In certi istanti la vettura rallentava a causa di qualche persona o animale che attraversava la strada o del traffico che si accumulava in corrispondenza delle numerose strettoie che rendevano ancora più difficile evitare chi veniva in senso opposto. Era allora che si riusciva meglio a gettare lo sguardo dentro qualcuna di quelle botteghe buie anche in pieno giorno e a malapena si riuscivano a scorgere fabbri intenti a battere il ferro rovente, donne chine sul pavimento che preparavano impasti di chissà cosa, arrotini, ciabattini che ricucivano a mano vecchi sandali.
Ai lati della strada, l’avanzare del veicolo faceva scorrere un flusso continuo di umanità. Se a prima vista si veniva colpiti da quanti camminavano ovunque, intenti ad andare, con diverso passo, chissà dove, uno sguardo più attento non poteva mancare di notare quanti fossero intenti a fare assolutamente nulla, seduti o in piedi, per strada o in quelli che potevano sembrare dei bar o delle tavole calde.
Aprendo il finestrino, l’odore stagnante di smog delle vetture veniva talvolta coperto dal puzzo intenso delle fogne che passavano poco dietro o dal profumo delle collane, fatte di coloratissimi fiori, vendute nelle bancarelle in occasione delle numerose feste religiose.
La vita umana era affiancata da una altrettanto intensa vita animale. Colpiva vedere con quale indifferenza mucche e capre rimanessero immobili, adagiate in mezzo alla circolazione dei veicoli che le evitavano senza mai nemmeno sfiorarle. Altre volte si formavano vere e proprie mandrie che procedevano in fila in mezzo al traffico, dirette chissà dove. Piccoli branchi di cani di media taglia trottavano sparsi sul ciglio della strada fermandosi qua e là a scavare dentro l’immondizia che si accumulava negli spazi privi di costruzioni. Era qui che talvolta si vedevano, accanto alle poiane, esseri umani magrissimi che selezionavano accuratamente quanto poteva essere ancora di qualche utilità.
Costantemente, per tutto il percorso, una cosa a cui non si poteva rimanere indifferenti era la circolazione dei veicoli. Era impossibile capire come in mezzo a quel caos tutto sembrasse procedere, a suo modo, in maniera ordinata. I pedoni attraversavano la strada infilandosi tra un treruote e un camion senza scomporsi minimamente di fronte ai continui rumori di clacson e alle macchine che sembravano ignorarne la presenza, ma in qualche modo riuscivano miracolosamente a schivarli.

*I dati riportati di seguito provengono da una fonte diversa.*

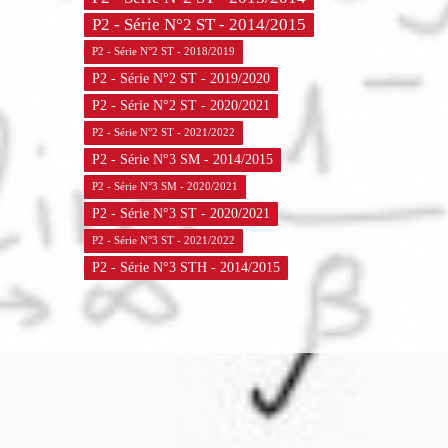
P2 - Série N°2 ST - 2014/2015
P2 - Série N°2 ST - 2018/2019
P2 - Série N°2 ST - 2019/2020
P2 - Série N°2 ST - 2020/2021
P2 - Série N°2 ST - 2021/2022
P2 - Série N°3 SM - 2014/2015
P2 - Série N°3 SM - 2020/2021
P2 - Série N°3 ST - 2020/2021
P2 - Série N°3 ST - 2021/2022
P2 - Série N°3 STH - 2014/2015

I sorpassi avvenivano ovunque, i veicoli arrivavano quasi a sfiorarsi o a scontrarsi eppure, in qualche maniera, ritornavano nei ranghi senza nessun danno.
Come sempre accadeva in India, alla fine tutto si sistemava, le cose più diverse riuscivano tra loro a stare insieme, quasi in armonia, come guidate da una forza che nessuno spiegava, ma che in qualche maniera tutti avvertivano.